1°racconto: La stanza dei sogni. Decisamente un bel racconto, che rielabora l’idea della Ghost Story adattandola in un contesto letterario fantastico nostrano (che farà capolino in moltissimi altri racconti, assieme al noir), di certo è un desiderio che stuzzica un po’ tutti, quello di avere un mondo tutto per sé, non trovate?
2°racconto: L’uomo cane. Il titolo mi riporta alla mente quel racconto di Bulgakov, e leggendolo noto diverse affinità. Bella l’idea di parlare finalmente del fascismo esoterico, poiché dell’eugenetica nazista non se ne poteva più. Interessante il finale, con gli approfondimenti, e nel complesso una favola scritta come una poesia.
3°racconto: Lux in tenebris. Bello l’inizio, accattivante lo svoglimento, deludente il finale: mi sarei aspettato qualcosa di meno banale, viste le basi da incubo che l’autore ha voluto darvi.
4°racconto: In un petalo l’incanto. Deliziose le scampagnate dentro il dipinto, ma nel complesso non mi ha convinto affatto. Forse perché non ho le basi cinematografiche (o letterarie) per poterlo criticare a pieno, ma non è riuscito a catturarmi. Probabilmente una mia mancanza, non so.
5°racconto: Agnus Dei. Anche questo racconto non l’ho gradito molto, malgrado abbia uno stile accattivante e ricercato, non lo considero fra le mie corde, e purtroppo devo ammettere che mi ha annoiato, forse per i temi trattati che ho sentito centinaia di volte.
6°racconto: I cacciatori di mostri. Qui l’antologia sembra riprendersi: una freschezza e un’originalità che mi hanno attirato fino all’ultima parola.
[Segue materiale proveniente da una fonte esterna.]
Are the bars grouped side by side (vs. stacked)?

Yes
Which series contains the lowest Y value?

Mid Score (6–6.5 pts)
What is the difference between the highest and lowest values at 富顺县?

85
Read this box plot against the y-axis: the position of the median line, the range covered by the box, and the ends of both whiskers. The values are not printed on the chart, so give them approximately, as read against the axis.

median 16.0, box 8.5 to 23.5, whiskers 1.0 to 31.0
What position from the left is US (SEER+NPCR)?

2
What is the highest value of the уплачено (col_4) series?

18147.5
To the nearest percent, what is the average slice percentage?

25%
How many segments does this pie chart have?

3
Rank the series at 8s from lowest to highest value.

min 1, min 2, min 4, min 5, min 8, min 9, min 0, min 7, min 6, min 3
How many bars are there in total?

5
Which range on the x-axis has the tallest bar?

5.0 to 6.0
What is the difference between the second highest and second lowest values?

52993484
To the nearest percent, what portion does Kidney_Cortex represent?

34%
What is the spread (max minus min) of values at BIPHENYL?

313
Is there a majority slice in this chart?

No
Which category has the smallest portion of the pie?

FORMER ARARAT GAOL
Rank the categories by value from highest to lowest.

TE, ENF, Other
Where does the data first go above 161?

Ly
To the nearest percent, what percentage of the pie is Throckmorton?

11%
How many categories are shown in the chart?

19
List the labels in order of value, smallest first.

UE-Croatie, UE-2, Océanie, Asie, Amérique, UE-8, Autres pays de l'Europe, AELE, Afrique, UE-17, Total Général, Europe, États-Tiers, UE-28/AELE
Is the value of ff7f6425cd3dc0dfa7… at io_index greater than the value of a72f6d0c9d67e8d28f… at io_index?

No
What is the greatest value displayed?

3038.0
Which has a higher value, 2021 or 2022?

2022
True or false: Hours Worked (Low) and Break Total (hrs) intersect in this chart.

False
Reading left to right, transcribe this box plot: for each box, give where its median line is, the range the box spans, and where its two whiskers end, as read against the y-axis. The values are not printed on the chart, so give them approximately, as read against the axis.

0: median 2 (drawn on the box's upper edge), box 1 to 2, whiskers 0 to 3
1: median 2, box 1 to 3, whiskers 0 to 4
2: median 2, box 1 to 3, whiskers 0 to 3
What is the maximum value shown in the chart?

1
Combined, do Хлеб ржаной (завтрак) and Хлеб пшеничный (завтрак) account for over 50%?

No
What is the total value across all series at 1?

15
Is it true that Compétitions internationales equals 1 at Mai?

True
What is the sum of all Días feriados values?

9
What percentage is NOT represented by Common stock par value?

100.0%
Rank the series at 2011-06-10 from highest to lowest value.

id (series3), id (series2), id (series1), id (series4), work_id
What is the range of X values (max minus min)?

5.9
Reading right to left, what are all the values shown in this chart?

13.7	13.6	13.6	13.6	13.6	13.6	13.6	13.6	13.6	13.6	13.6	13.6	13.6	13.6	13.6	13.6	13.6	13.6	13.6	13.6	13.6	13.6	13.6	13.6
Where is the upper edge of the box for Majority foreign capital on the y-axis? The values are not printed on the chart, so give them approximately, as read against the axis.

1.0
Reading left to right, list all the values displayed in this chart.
I nomi buffi dati ai personaggi ricordano le novelle di Rodari, e lo stile un poco i racconti di King sulla gioventù.
7°racconto: Con gli occhi del colore delle viole. Non me ne vogliano gli altri autori, ma questo è il mio racconto preferito. Ho sentito persino l’aroma del caffè di Matta! Mai avuta un’esperienza così inebriante con un racconto di un esordiente. Bello il finale, imprevedibile.
8°racconto: Sognando. Discreto. Né brutto né bello, ti cattura e poi non ti cattura. L’idea alla base è buona ed è stata sviluppata bene, ma…non so. Giudicate voi.
9°racconto: La signora. Il racconto più breve, così come può essere breve la vita di un uomo o il battito delle ali di una farfalla. Non male, davvero.
10°racconto: L’altro volto della luna. L’incarnazione del desiderio comune che si respira nell’Inconscio Collettivo di ciascun sognatore. E poi quando mi nomini Ermete Trismegisto vado in brodo di giuggiole. Comicità da Benni e immaginazione da Tim Burton. Bravo!
L’editore Aldo Moscatelli e la sua scelta di inserire determinati esordienti sembra risultare una carta vincente, dove a venire premiata è la narrativa fantastica, che fa dell’onirico lo strumento, o il ponte per raggiungere l’impossibile, l’Iper-uranio in movimento oltre il velo della realtà.